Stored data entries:

================

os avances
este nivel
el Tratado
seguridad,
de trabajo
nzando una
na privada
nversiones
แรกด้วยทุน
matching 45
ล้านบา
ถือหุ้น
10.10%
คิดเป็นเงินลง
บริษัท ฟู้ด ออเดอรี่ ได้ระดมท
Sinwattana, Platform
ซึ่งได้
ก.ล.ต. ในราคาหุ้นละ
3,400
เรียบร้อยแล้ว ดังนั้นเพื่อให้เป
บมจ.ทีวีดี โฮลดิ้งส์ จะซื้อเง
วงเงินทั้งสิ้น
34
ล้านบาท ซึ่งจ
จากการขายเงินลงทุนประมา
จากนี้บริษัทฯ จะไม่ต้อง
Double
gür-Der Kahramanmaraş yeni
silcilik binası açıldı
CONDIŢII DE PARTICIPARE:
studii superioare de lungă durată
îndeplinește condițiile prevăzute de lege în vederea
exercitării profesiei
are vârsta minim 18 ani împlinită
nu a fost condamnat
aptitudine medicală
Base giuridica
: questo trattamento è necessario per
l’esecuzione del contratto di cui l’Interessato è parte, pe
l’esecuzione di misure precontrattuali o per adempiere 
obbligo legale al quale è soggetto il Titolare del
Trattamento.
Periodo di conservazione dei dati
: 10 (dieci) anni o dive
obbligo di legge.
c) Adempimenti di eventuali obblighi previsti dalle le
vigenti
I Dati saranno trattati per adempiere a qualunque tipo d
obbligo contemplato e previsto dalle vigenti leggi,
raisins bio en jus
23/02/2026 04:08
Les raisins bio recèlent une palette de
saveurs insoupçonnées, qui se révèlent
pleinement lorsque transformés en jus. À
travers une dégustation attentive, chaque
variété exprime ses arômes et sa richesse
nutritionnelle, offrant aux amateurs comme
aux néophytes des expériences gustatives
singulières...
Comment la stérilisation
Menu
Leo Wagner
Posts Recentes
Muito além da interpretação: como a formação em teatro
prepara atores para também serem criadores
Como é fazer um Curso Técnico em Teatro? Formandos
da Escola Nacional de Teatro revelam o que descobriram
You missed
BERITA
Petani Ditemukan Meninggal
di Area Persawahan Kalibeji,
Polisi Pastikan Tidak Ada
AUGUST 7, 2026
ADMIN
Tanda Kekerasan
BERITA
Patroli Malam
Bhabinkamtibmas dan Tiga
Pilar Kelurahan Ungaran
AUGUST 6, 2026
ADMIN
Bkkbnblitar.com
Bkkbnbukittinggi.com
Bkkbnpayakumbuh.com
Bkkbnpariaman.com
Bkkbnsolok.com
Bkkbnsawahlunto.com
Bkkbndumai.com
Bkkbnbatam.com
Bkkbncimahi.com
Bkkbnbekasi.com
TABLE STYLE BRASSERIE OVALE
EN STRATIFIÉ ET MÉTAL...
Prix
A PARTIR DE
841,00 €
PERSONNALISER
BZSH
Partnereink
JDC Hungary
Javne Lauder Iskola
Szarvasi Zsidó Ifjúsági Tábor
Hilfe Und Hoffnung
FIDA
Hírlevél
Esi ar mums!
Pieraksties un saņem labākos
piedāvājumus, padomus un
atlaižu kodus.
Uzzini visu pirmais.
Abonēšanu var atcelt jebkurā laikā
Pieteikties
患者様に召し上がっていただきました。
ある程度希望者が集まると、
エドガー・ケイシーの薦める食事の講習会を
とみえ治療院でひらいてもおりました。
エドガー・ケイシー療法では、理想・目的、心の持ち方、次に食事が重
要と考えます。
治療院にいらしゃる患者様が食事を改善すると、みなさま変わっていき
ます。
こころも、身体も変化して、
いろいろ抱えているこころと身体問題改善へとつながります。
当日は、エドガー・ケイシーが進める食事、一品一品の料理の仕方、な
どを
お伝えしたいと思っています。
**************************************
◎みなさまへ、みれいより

================

- TO DO: Of all the entries above, output exactly the lines between the one holding "exercitării profesiei" and the one holding "23/02/2026 04:08", inclusive.

- WRITTEN RESPONSE:
exercitării profesiei
are vârsta minim 18 ani împlinită
nu a fost condamnat
aptitudine medicală
Base giuridica
: questo trattamento è necessario per
l’esecuzione del contratto di cui l’Interessato è parte, pe
l’esecuzione di misure precontrattuali o per adempiere 
obbligo legale al quale è soggetto il Titolare del
Trattamento.
Periodo di conservazione dei dati
: 10 (dieci) anni o dive
obbligo di legge.
c) Adempimenti di eventuali obblighi previsti dalle le
vigenti
I Dati saranno trattati per adempiere a qualunque tipo d
obbligo contemplato e previsto dalle vigenti leggi,
raisins bio en jus
23/02/2026 04:08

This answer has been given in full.